Although one-sided communication semantics can asynchronously handle communication progress, the MPI standard does not guarantee it to be truly asynchronous. In most network interfaces, complex one-sided communication operations such as noncontiguous accumulate are not natively supported. MPI implementations still require the target process to make MPI calls in order to ensure completion of such operations.

Casper is a process-based asynchronous progress model for MPI RMA communication on multicore and many-core architectures. The central idea of Casper is to keep aside a small, user-specified number of cores on a multicore or many-core environment as “ghost processes,” which are dedicated to help asynchronous progress for user processes through appropriate memory mapping from those user processes.

SW-handled RMA without Casper
SW-handled RMA with Casper


Why Casper?

Flexible

Casper Core Deployment

Casper is centered on the notion that since more and more cores are embedded into computing systems, some of these cores may not always be busy performing computation, and hence it may be more efficient to dedicate some of them to perform progress on asynchronous communication.

Casper allows user to dedicate arbitrary number of cores to asynchronous progress. This figure shows an example of a topology-aware core deployment in Casper, including user processes (P) and “ghost processes” (G).

Portable

Casper is designed as an external library through the PMPI name-shifted profiling interface of MPI, which allows Casper to transparently link with any MPI implementation on various platforms.

Performance Showcase

Asynchronous Progress Microbenchmark

In order to simulate the typical computation-communication pattern in RMA applications, every process communicates with all the other processes in a communication-computation-communication pattern. We use one RMA operation (size of a double) in the first communication, 100 microseconds of computation, and ten RMA operations (each size double) in the second communication. Full sample code is available here.

We measured it on a Cray XC30 supercomputer (NERSC Edison), and used one process per node and scale the number of nodes for both Accumulate and Put.

Accumulate is handled by software in Cray MPI. Comparing with traditional thread-based or interrupt-based asynchronous progress approaches, Casper provides more efficient asynchronous progress for software-handled RMA operations.
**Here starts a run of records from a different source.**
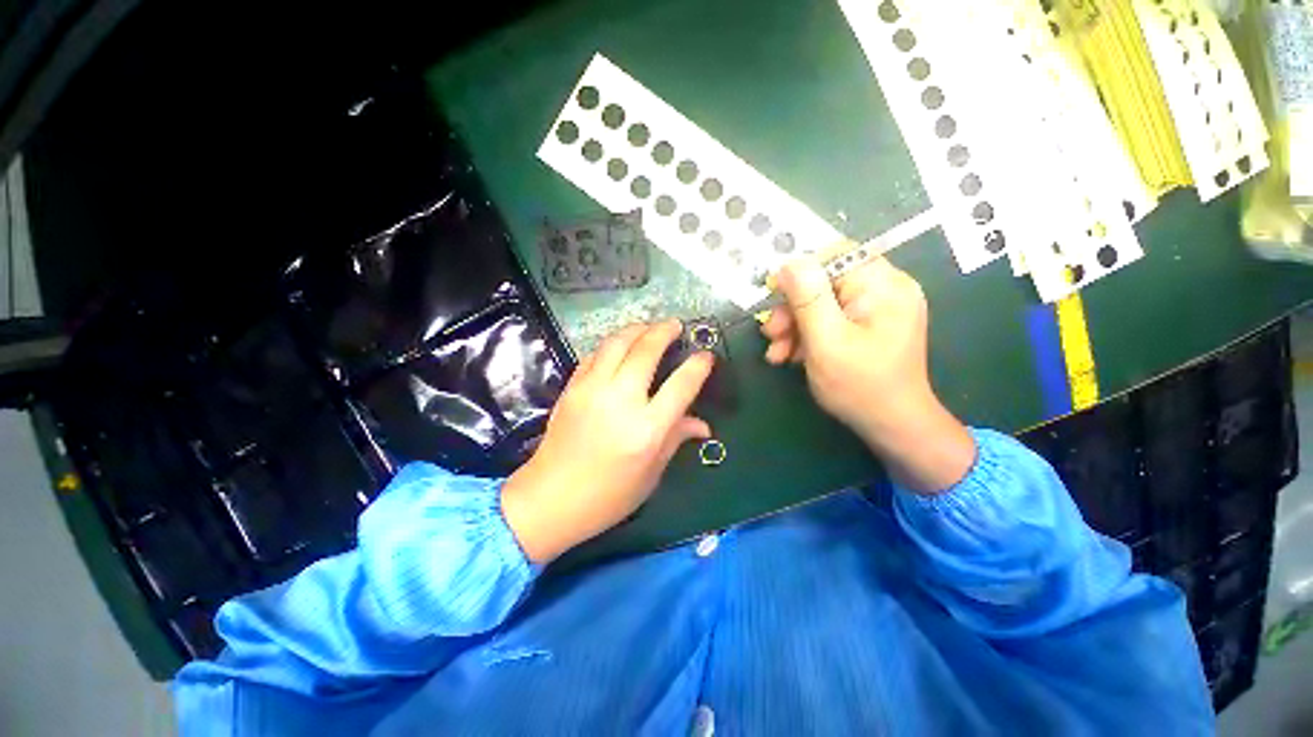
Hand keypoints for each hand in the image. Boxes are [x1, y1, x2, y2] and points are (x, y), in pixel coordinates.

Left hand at [502, 321, 713, 562]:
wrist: (550, 499)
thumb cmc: (608, 496)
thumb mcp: (651, 473)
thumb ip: (676, 438)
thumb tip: (703, 425)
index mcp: (647, 430)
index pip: (681, 385)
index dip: (698, 365)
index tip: (706, 355)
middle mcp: (620, 401)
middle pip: (646, 351)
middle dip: (665, 331)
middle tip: (676, 326)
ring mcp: (591, 390)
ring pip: (617, 343)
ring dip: (637, 329)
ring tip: (649, 327)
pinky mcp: (572, 388)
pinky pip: (594, 354)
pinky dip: (611, 344)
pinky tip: (619, 347)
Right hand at [760, 252, 974, 492]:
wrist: (891, 427)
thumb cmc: (860, 386)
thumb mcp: (827, 341)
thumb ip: (808, 299)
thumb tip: (789, 262)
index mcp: (883, 285)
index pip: (836, 255)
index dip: (799, 271)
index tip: (772, 295)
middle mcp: (884, 289)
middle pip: (825, 282)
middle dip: (792, 308)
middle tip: (770, 334)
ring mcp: (876, 309)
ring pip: (822, 303)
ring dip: (794, 326)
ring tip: (776, 353)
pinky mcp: (867, 326)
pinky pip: (830, 319)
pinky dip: (807, 335)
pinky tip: (790, 356)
Put is handled by software in Cray MPI default mode, but by hardware in the DMAPP mode. Casper does not affect the performance of hardware-handled operations.

Accumulate Performance
Put Performance


NWChem Quantum Chemistry Application

CCSD(T) with W21

NWChem is one of the most widely used computational chemistry application suites. It is developed based on the Global Arrays toolkit because of the large memory needs that require memory sharing across multiple nodes. This experiment used ARMCI-MPI as the portable implementation of Global Arrays, which internally performs MPI RMA communication.

In the “gold standard” CCSD(T) simulation for a very large water problem W21 with pVDZ, Casper always shows consistent improvement with increasing number of cores.